Some other early words about the book:

-- The Post says "most of the book centers on the strategy review, and the dissension, distrust and infighting that consumed Obama's national security team as it was locked in a fierce and emotional struggle over the direction, goals, timetable, troop levels and the chances of success for a war that is almost certain to be one of the defining events of this presidency.

"Obama is shown at odds with his uniformed military commanders, particularly Adm. Mike Mullen, the chairman of the Joint Chiefs of Staff, and Gen. David H. Petraeus, head of U.S. Central Command during the 2009 strategy review and now the top U.S. and NATO commander in Afghanistan."
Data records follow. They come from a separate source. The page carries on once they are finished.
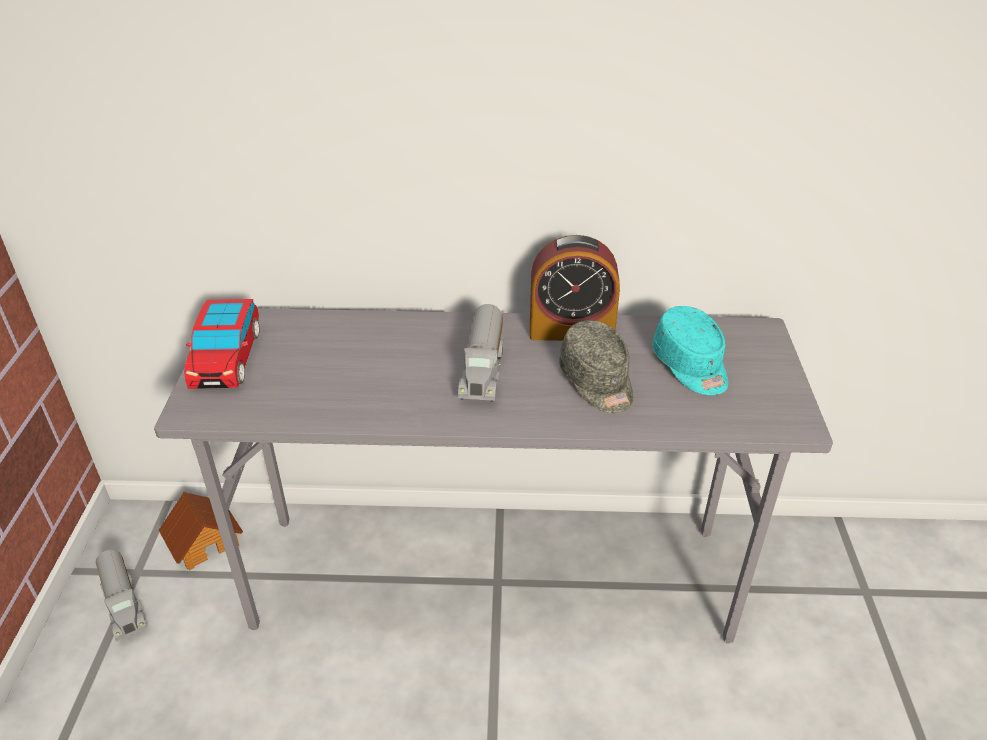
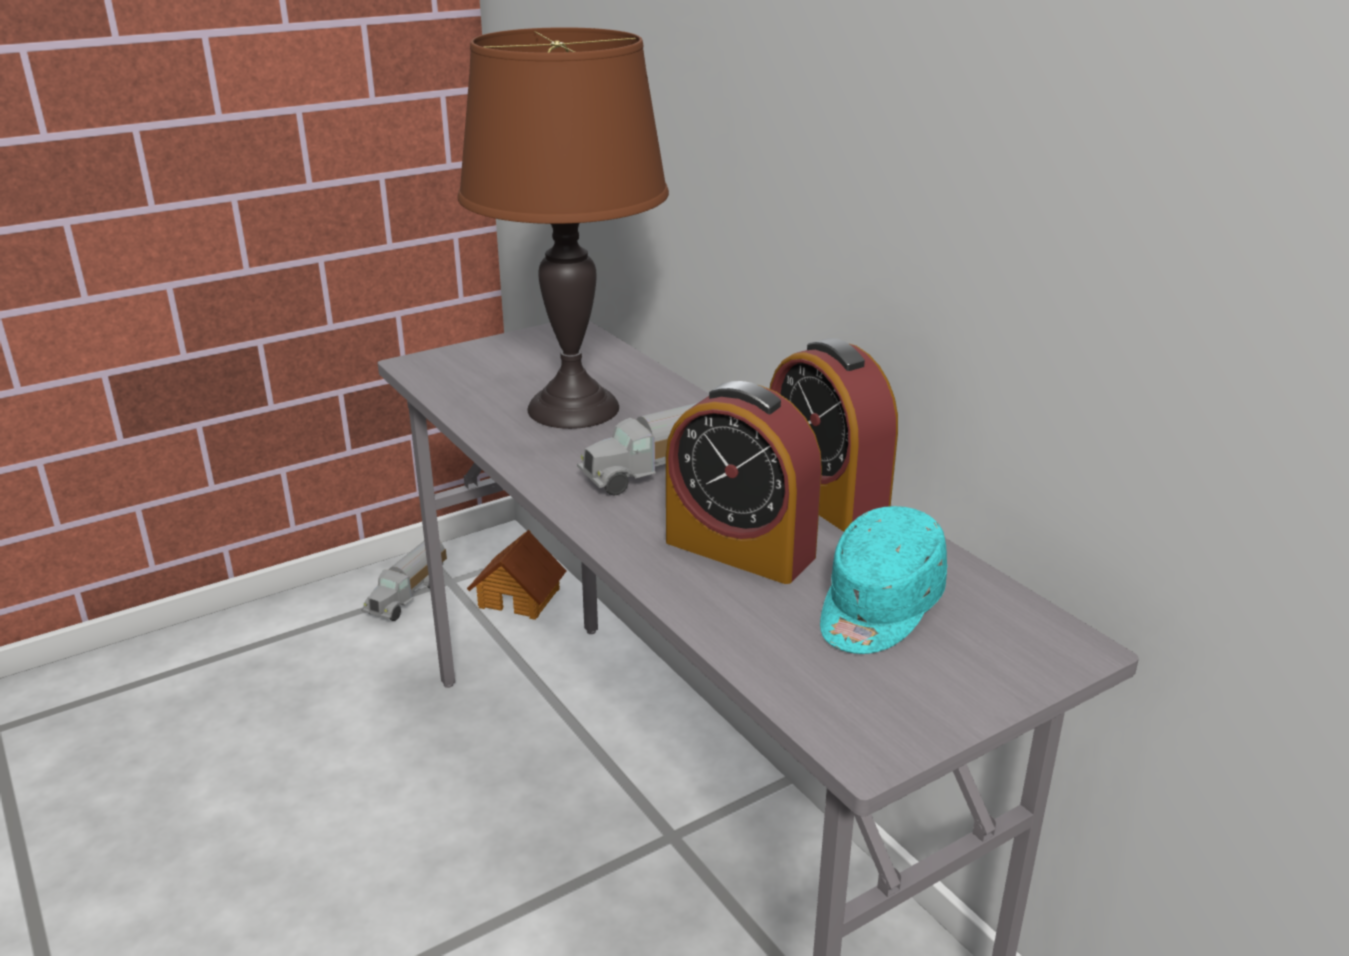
camera: 55 degrees right, 10 degrees down
(226, 357) = (511, 348): toy car -> none
(359, 369) = (573, 409): none -> brown table lamp
(597, 382) = (740, 549): grey cap -> alarm clock

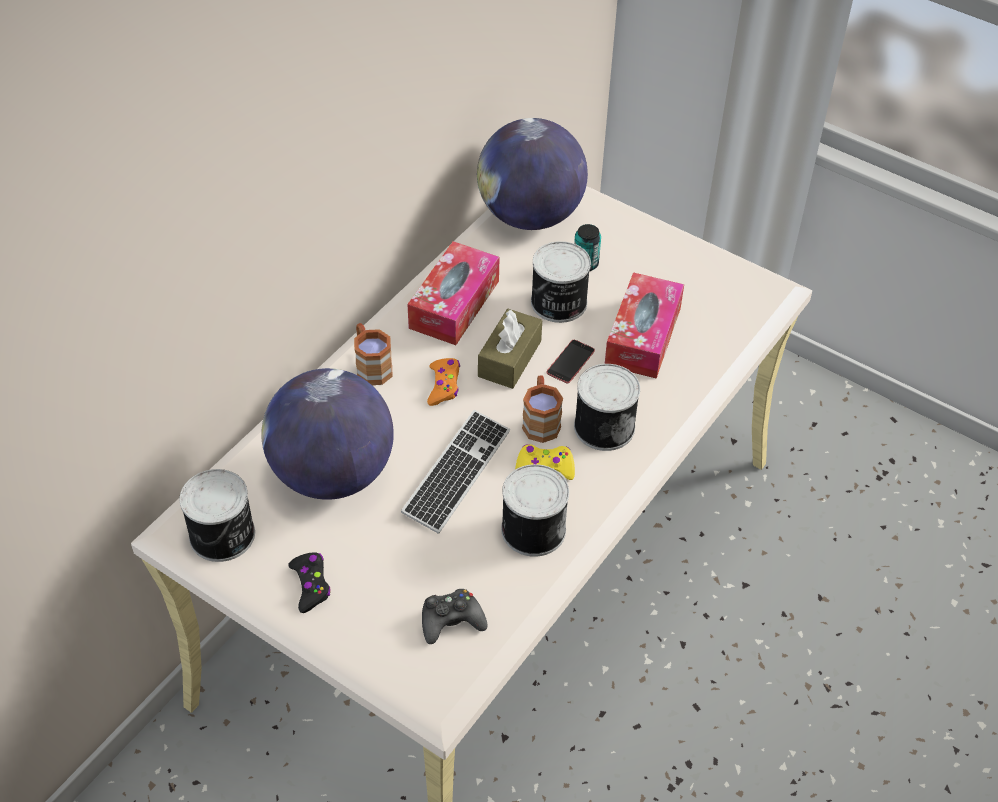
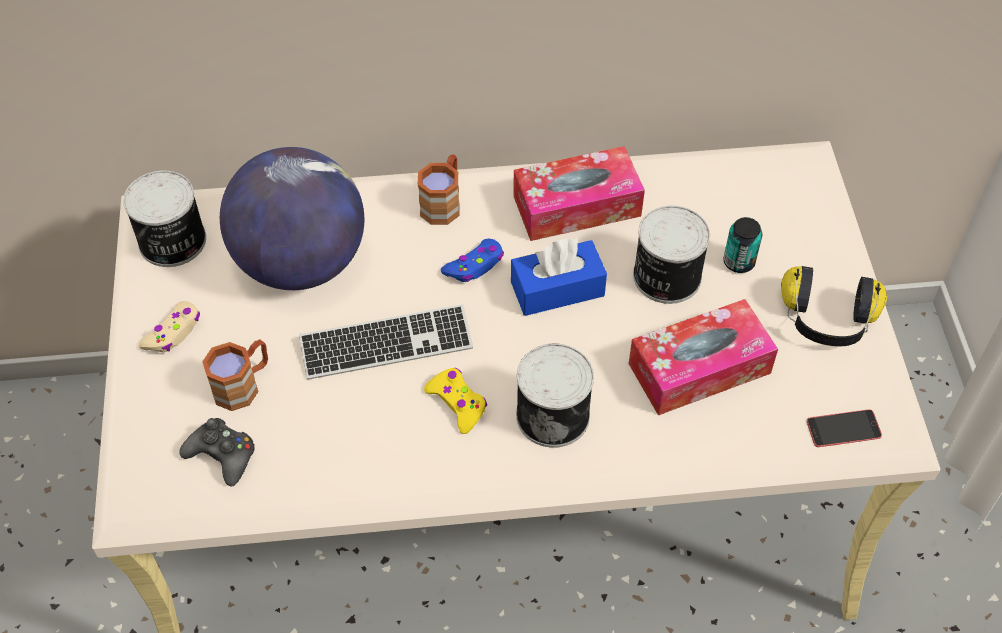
camera: 50 degrees right, 5 degrees up
(311, 585) = (173, 333): black game controller -> beige game controller
(444, 385) = (475, 266): orange game controller -> blue game controller
(509, 358) = (557, 289): brown tissue box -> blue tissue box
(530, 216) = (748, 181): globe -> none
(531, 529) = (377, 443): can -> none
(540, 420) = (509, 362): brown mug -> brown mug (243, 384)
(570, 362) = (604, 335): phone -> phone (843, 429)
(670, 258) = (827, 321): none -> headphones

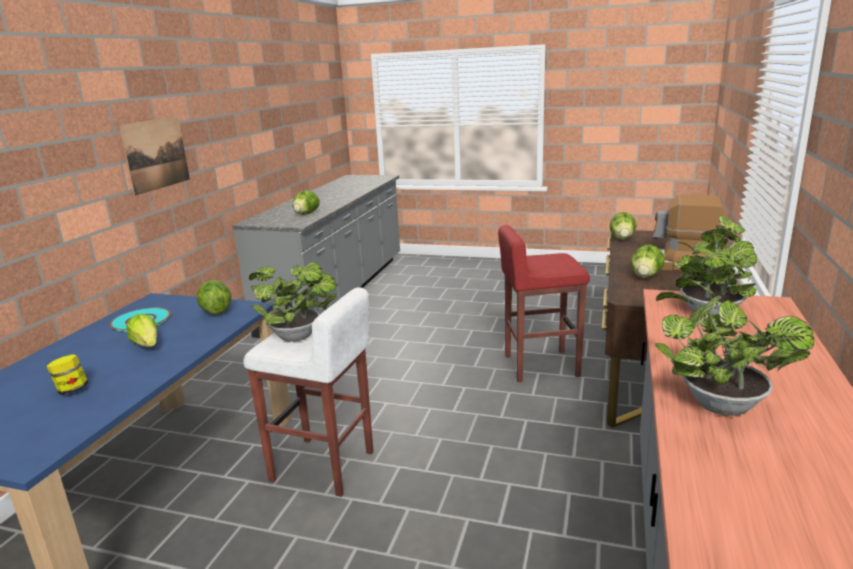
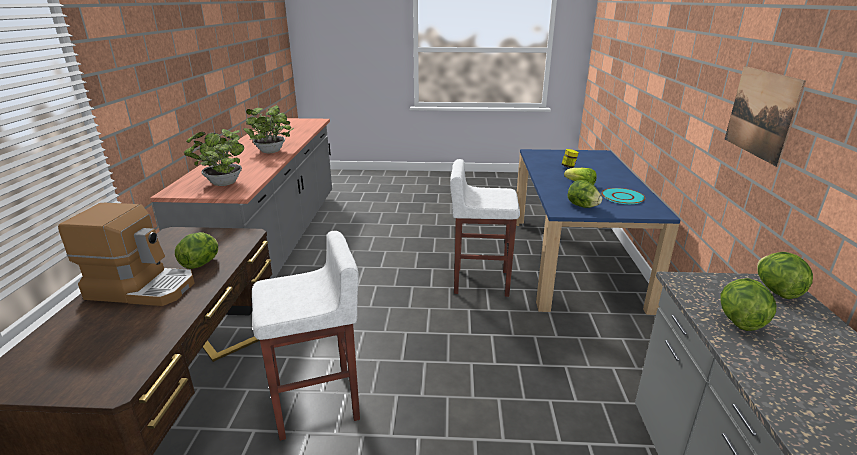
camera: 165 degrees right, 5 degrees up
(299, 337) = (493, 197): potted plant -> none
(539, 365) = (318, 404): red stool -> white stool
(622, 239) = (143, 360): lettuce -> lettuce (776, 291)

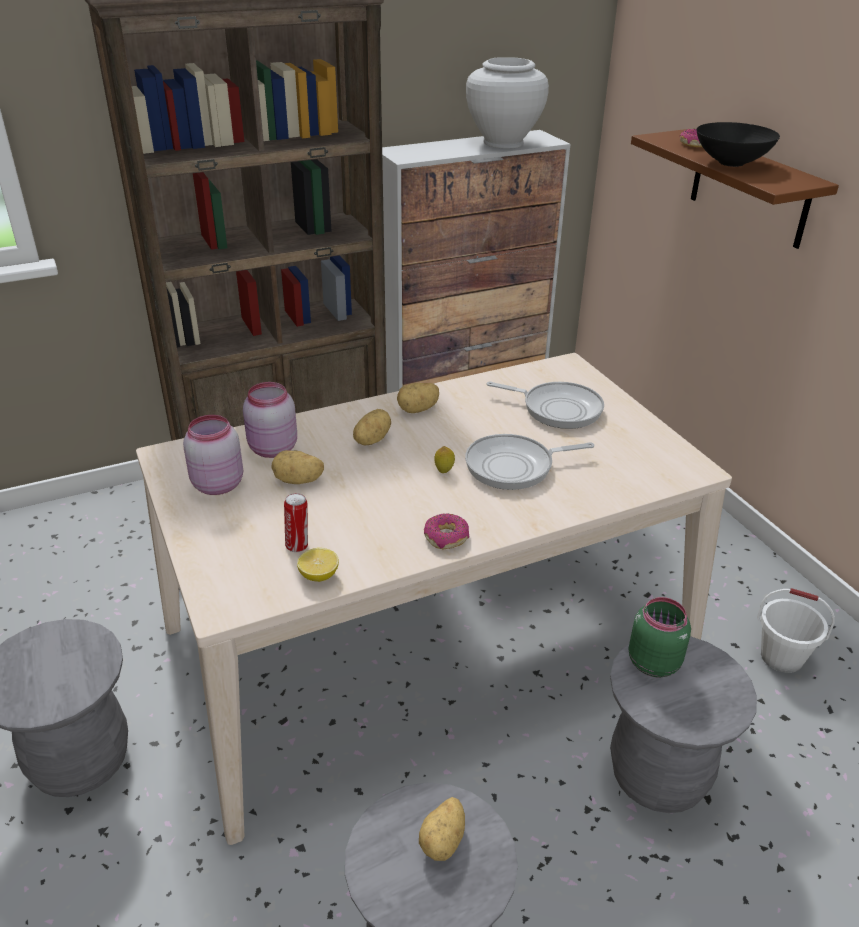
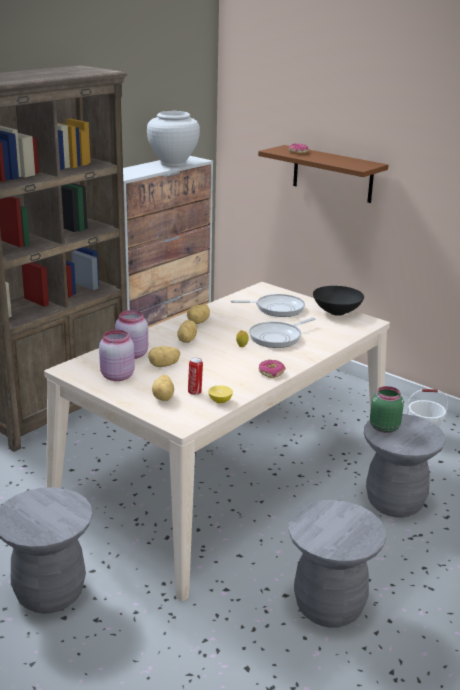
camera: 25 degrees left, 10 degrees down
(444, 841) = (338, 520): potato -> potato (164, 397)
(730, 162) = (326, 159): black bowl -> black bowl (336, 312)

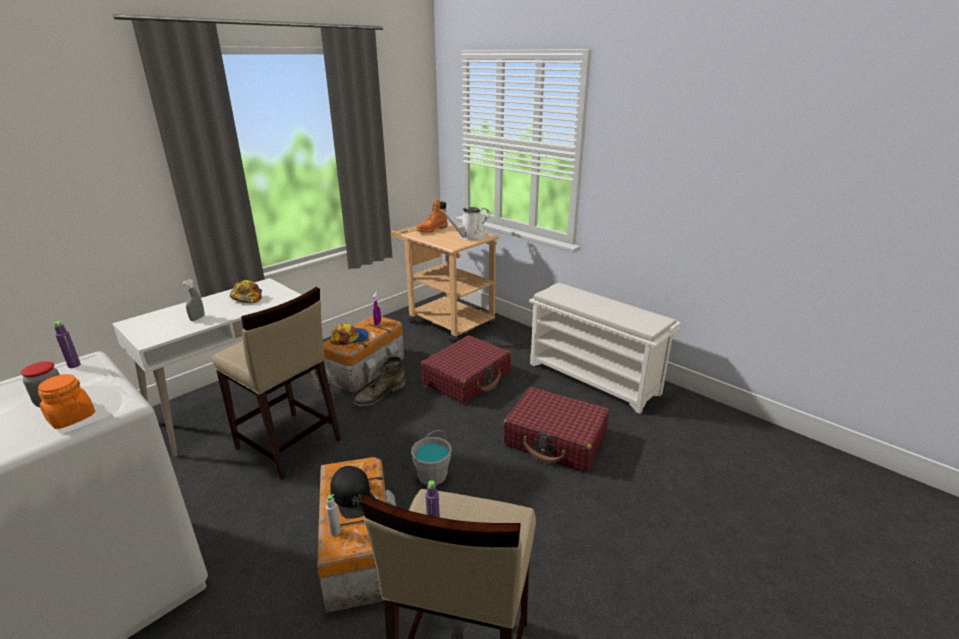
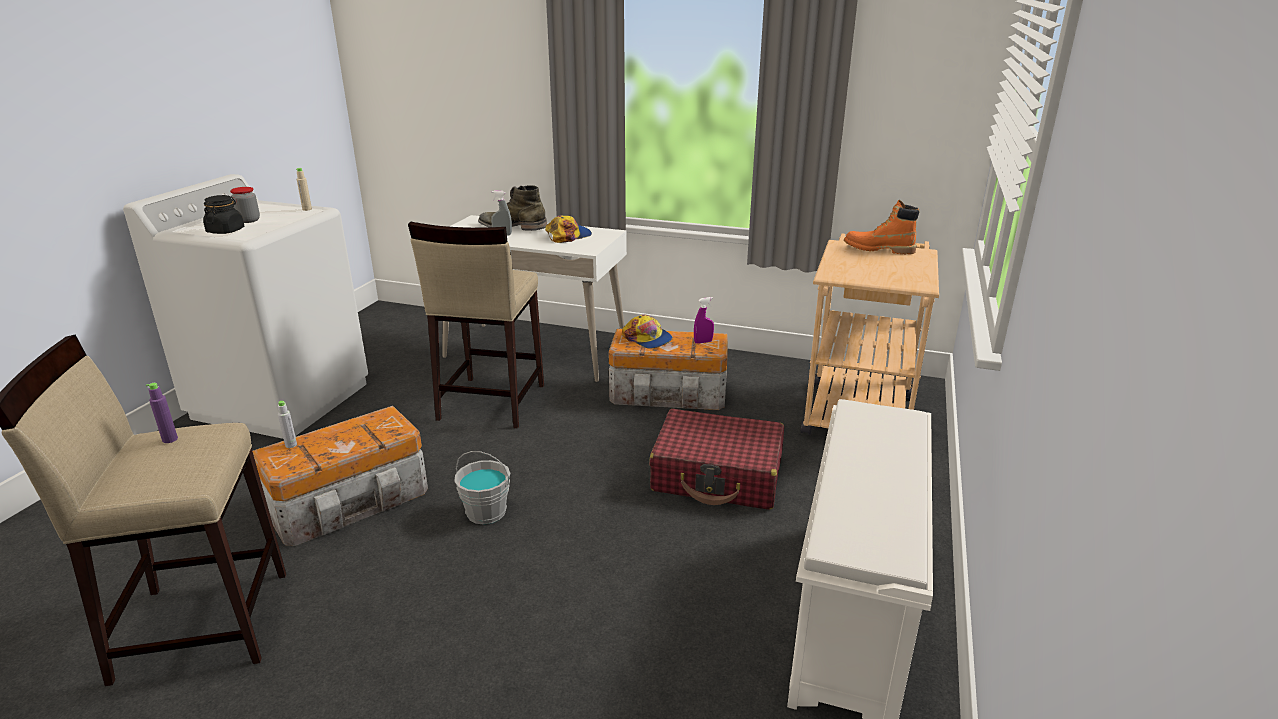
camera: 65 degrees right, 0 degrees up
(71, 417) = (226, 231): orange jar -> black jar
(74, 365) = (307, 209): purple bottle -> beige bottle
(353, 496) = (344, 438): black cap -> none
(379, 394) = (621, 421): green boot -> green boot (513, 226)
(469, 237) = (893, 276): white watering can -> none
(555, 440) = (626, 606): red suitcase -> none

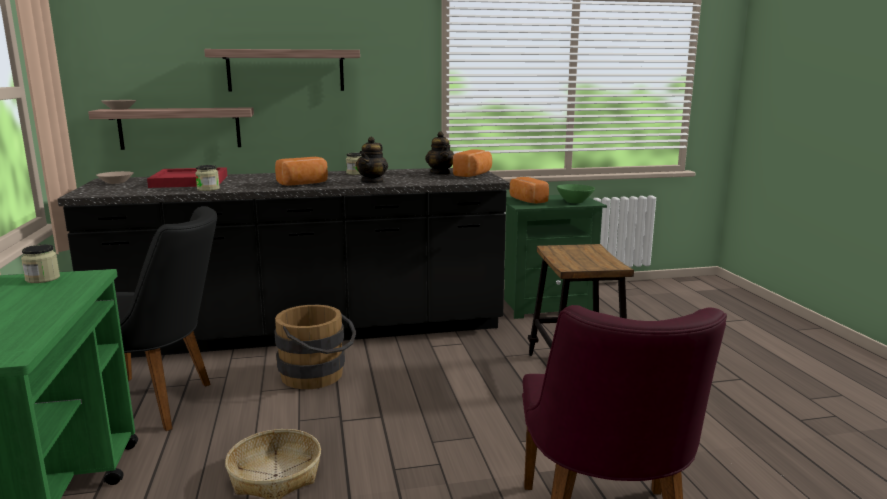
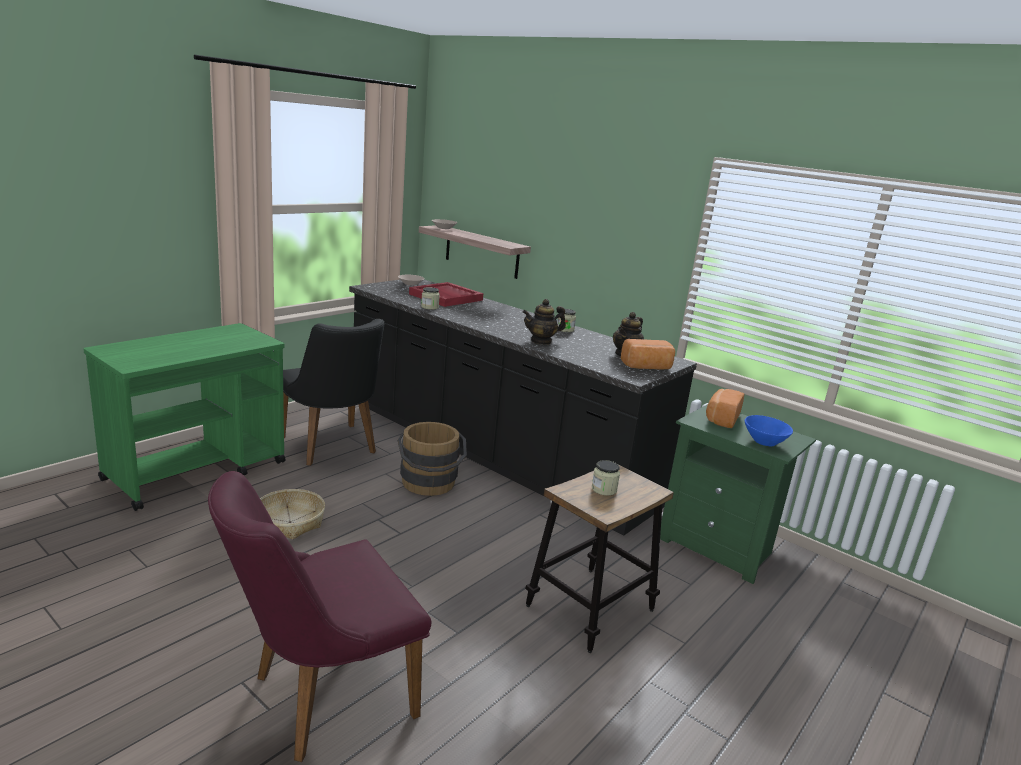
camera: 50 degrees right, 5 degrees up
(43, 279) = (248, 334): jar -> jar (604, 489)
(286, 70) = (559, 219): shelf -> none
(304, 183) = (494, 324): bread -> none
(575, 202) = (764, 443): green bowl -> blue bowl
-- The Times writes that it "depicts an administration deeply torn over the war in Afghanistan even as the president agreed to triple troop levels there amid suspicion that he was being boxed in by the military. Mr. Obama’s top White House adviser on Afghanistan and his special envoy for the region are described as believing the strategy will not work."

-- Obama was "frustrated with his military commanders for consistently offering only options that required significantly more troops," according to the Post, and "finally crafted his own strategy, dictating a classified six-page 'terms sheet' that sought to limit U.S. involvement."

-- According to the Times, "the book offers fresh disclosures on the nation’s continuing battle with terrorists. It reports that the CIA has a 3,000-man 'covert army' in Afghanistan called the Counterterrorism Pursuit Teams, or C.T.P.T., mostly Afghans who capture and kill Taliban fighters and seek support in tribal areas."

-- According to the Post, "a classified exercise in May showed that the government was woefully unprepared to deal with a nuclear terrorist attack in the United States. The scenario involved the detonation of a small, crude nuclear weapon in Indianapolis and the simultaneous threat of a second blast in Los Angeles. Obama, in the interview with Woodward, called a nuclear attack here "a potential game changer." He said: 'When I go down the list of things I have to worry about all the time, that is at the top, because that's one where you can't afford any mistakes.' "

The Times says "the White House had no comment on the book Tuesday night." The Post doesn't indicate it tried to get comment.